The next morning, he asked to go Trick or Treating, “one more time.” I explained, you know, it’s this annual event, and he’d have to wait. He then asked to go to Africa.
Okay. Right on! Happy Halloween!
Friday, November 2, 2012
Um. My favorite holiday. Hands down. Which is funny, because, my entire life, I have phoned in my costumes. Yuh. I don’t think I’ve ever put too much thought into what I was going to wear for Halloween. But I love me some Halloween because it’s all about pranks, and candy, and partying, and shenanigans.
I think my foreign friends overthink Halloween, but I am going to try very hard not to judge or mock. But, I mean, seriously. The whole entire point of Halloween is, like, not bein’ too uptight. (Fake frenemy smile) Love you…
But anywho. Halloween. This is Wylie’s… 4th Halloween? Right? In 2009, he was a dragon. He was 9 months old and walking. In 2010… he was a…skeleton. It was an ill fitting costume. 2011 he was Buzz Lightyear, and he was friggen adorable, and very happy to be Buzz. So this was the 4th Halloween, and this year, he was a zombie ninja.
YEAH. Ha, ha. A ZOMBIE NINJA. With a bloody ninja star protruding out of his head. YEAH! I know, like, gee, do I want a cookie or something for bein’ edgy?
Uh, yeah. Cuz, wtf. Cuz costume taboos are kinda lame, and people get serious about them. I think there is a pretty good reason to reject slutty, sexual costumes for prepubescents. Other than that, um, I think you’re overthinking Halloween again.
Um.

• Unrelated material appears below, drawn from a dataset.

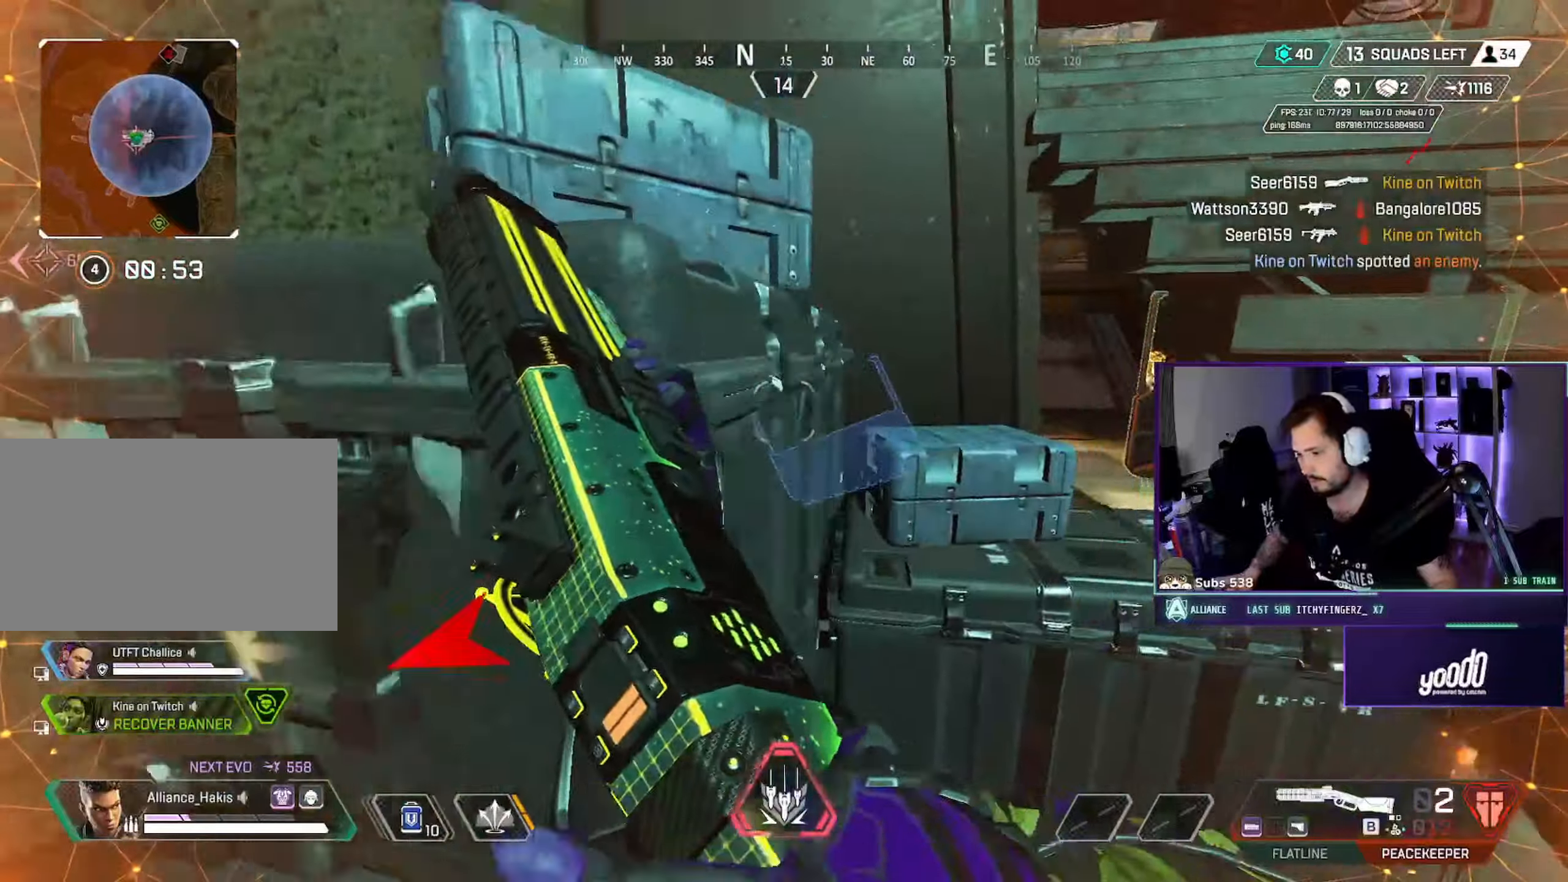
{"dt_ms": 500, "keys": ["a", "w"], "mouse": []}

And I feel the need to express an unpopular opinion here about manners and respectful conduct. Um. While I have learned a LOT in my adult life about the value of politeness, and social reciprocity, and the like, I still think there is something inherently wrongheaded about prioritizing Not Making Transgressions over Forgiving Transgressions, social or otherwise, but we will stick to social ones in this context. I believe people often put a HUGE burden on others not to BOTHER them, when, really, it goes AGAINST the value of cooperation, the value of compromise, and the value of, you know, learning to be an adult, and dealing with inconveniences.
And I mean that in general, but yeah, the topic of Halloween got me thinkin’ about it. I just cannot imagine the value of being upset about an underdressed child on your doorstep on Halloween. Really. I really don’t see the slight.
And, you know, this gets me thinking about the whoooole argument that, “We all need to be a little more compassionate when it comes to rude little assholes, because they may just have a disability.” I think this is an awesome thing to point out, and all, but at what point do we say, “Um, have more compassion. Period.”?? At what point do we say that part of being out in public and being part of society is accepting that people may behave in a way we personally find distasteful, or even downright wrong? At what point do we say that waiting around for people to behave the way YOU personally see fit is far more imposing than exposing someone to behavior they may find distasteful- just by being in close proximity to them??
I could go on and on. Believe it or not, I’ve barely set the soapbox down, much less climbed up on top of it, yet. But I didn’t even really mean to go there, honestly, and it’s a little ironic to get, like, seriously outraged because other people get outraged too much, so. I gotta lose the passion, and the train of thought, for now. Much love!